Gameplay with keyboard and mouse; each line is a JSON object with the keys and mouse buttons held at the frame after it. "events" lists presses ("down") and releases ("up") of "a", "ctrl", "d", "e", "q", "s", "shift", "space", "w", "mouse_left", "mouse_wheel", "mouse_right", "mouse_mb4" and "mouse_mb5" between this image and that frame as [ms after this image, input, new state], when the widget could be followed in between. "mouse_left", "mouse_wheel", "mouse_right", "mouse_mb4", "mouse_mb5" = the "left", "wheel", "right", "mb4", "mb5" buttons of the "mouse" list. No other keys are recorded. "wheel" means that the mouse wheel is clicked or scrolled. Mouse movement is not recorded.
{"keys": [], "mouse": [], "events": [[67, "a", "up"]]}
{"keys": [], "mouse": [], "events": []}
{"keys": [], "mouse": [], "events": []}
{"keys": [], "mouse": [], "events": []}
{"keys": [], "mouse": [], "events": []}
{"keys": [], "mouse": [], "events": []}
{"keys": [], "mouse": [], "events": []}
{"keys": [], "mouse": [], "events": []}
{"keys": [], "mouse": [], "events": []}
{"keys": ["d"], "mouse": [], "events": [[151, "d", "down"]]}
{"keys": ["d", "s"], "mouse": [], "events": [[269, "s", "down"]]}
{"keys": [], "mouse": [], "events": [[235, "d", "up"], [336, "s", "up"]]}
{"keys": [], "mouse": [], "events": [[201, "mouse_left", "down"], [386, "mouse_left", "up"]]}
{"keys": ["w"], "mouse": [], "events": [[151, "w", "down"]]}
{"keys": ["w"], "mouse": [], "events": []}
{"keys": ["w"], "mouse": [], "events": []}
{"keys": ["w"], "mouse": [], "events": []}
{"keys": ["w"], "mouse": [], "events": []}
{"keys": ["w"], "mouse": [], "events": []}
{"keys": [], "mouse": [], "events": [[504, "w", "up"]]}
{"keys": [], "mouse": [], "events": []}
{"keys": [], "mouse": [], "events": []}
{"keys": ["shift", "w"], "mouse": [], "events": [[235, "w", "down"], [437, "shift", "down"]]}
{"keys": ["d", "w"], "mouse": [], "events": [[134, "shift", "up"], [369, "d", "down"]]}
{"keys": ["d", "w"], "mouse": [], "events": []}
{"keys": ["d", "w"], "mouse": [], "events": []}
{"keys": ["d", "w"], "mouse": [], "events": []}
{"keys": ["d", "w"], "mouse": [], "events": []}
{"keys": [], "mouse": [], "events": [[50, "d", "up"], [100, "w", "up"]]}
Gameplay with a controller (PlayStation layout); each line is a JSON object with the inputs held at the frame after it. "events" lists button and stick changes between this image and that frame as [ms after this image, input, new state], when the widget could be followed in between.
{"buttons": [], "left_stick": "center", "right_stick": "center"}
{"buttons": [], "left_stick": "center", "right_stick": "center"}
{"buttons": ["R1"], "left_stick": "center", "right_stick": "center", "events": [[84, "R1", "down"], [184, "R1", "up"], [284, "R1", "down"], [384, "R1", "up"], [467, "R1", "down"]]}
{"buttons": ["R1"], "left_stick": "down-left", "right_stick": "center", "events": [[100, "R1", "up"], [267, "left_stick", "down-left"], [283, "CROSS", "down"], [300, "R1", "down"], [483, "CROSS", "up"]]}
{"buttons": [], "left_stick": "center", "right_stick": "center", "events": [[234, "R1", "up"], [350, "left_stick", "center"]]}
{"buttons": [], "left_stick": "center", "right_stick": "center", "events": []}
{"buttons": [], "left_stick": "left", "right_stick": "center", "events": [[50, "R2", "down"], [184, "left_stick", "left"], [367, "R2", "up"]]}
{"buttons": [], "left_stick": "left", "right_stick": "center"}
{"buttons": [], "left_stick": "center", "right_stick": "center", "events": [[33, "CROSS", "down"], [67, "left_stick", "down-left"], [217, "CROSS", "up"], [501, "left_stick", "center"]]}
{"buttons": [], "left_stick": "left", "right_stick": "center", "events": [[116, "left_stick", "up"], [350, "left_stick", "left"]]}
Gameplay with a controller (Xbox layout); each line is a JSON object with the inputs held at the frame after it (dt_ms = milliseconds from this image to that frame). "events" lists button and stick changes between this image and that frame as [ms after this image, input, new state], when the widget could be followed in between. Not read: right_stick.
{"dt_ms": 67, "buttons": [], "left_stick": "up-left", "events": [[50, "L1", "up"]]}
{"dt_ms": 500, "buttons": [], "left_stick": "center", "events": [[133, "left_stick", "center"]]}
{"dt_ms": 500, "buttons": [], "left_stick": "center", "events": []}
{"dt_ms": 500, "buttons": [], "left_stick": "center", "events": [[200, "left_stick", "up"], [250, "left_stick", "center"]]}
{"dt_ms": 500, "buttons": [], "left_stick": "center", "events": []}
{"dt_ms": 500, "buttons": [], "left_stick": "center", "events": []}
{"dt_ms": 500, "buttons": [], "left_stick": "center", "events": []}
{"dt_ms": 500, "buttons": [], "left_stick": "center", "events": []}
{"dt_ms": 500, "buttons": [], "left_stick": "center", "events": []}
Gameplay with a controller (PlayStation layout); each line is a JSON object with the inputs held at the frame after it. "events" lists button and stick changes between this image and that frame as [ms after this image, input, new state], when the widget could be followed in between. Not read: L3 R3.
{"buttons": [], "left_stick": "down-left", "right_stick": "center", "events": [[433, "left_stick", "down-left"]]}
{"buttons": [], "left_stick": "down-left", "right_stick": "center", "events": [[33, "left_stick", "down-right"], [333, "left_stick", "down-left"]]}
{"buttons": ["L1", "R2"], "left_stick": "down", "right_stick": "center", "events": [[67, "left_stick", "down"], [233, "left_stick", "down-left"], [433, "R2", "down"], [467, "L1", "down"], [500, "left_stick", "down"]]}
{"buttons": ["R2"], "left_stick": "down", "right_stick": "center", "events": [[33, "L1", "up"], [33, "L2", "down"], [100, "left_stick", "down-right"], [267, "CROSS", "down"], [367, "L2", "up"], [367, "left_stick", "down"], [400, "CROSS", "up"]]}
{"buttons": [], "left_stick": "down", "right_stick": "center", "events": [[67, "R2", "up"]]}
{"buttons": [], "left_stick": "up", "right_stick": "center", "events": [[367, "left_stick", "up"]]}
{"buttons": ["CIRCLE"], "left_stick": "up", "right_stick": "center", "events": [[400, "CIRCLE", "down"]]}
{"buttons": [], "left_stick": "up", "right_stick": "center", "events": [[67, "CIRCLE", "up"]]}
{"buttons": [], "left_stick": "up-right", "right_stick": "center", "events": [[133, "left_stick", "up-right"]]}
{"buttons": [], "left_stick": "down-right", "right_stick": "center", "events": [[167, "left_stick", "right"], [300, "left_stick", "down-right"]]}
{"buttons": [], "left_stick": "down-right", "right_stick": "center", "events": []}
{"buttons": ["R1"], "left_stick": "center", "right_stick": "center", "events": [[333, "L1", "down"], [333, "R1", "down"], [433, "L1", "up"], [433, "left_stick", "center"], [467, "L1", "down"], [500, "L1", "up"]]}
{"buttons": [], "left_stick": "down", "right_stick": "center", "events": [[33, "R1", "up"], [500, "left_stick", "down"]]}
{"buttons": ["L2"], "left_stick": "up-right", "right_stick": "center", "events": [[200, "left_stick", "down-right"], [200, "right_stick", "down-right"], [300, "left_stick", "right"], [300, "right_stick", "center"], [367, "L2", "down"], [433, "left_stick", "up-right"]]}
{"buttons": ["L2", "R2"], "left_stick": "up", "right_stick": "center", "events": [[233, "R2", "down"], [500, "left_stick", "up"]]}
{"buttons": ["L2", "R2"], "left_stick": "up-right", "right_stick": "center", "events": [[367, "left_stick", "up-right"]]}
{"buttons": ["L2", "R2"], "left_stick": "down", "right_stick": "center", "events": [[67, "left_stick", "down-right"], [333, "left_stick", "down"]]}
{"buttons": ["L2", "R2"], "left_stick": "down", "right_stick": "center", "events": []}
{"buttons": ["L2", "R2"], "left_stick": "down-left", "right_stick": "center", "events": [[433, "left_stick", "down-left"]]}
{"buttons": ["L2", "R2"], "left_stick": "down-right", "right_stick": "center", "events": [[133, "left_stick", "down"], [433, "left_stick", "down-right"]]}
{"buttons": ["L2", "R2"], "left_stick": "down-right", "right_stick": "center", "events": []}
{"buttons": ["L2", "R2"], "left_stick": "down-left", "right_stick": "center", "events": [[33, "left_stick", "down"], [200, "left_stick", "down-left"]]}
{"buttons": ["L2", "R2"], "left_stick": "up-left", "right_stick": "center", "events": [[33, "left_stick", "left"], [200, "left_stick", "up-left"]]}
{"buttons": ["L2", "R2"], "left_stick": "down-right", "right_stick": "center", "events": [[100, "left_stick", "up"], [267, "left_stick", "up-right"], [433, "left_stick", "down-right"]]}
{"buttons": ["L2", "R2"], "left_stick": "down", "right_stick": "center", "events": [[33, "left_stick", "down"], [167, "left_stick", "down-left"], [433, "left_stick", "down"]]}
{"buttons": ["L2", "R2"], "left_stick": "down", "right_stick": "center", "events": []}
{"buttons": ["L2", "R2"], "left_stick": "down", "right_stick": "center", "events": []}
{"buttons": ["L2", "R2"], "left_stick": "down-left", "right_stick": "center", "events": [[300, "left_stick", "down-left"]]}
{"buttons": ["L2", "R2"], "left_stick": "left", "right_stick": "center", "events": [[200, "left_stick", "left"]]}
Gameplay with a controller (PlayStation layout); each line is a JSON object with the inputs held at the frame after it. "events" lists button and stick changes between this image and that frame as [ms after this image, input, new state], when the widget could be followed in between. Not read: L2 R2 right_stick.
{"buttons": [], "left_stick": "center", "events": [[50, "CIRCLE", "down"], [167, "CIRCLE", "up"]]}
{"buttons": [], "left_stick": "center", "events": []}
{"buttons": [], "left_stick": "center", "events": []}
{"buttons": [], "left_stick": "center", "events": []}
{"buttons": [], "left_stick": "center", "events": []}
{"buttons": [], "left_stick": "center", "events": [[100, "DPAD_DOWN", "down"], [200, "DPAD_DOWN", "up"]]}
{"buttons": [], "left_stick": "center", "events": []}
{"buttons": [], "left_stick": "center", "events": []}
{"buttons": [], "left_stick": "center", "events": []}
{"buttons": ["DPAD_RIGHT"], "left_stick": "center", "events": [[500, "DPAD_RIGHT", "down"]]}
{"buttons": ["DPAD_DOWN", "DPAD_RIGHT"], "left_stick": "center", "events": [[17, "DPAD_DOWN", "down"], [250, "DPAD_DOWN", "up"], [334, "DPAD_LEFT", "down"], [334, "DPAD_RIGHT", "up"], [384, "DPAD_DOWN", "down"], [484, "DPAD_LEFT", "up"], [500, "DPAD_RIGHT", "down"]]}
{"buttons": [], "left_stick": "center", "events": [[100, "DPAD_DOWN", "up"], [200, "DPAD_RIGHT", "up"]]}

•••

* **WORK ORDER**
Each line holding "CIRCLE" in the records should be copied out.

* **SOLUTION FOR THIS EXERCISE**
{"buttons": ["CIRCLE"], "left_stick": "up", "right_stick": "center", "events": [[400, "CIRCLE", "down"]]}
{"buttons": [], "left_stick": "up", "right_stick": "center", "events": [[67, "CIRCLE", "up"]]}
{"buttons": [], "left_stick": "center", "events": [[50, "CIRCLE", "down"], [167, "CIRCLE", "up"]]}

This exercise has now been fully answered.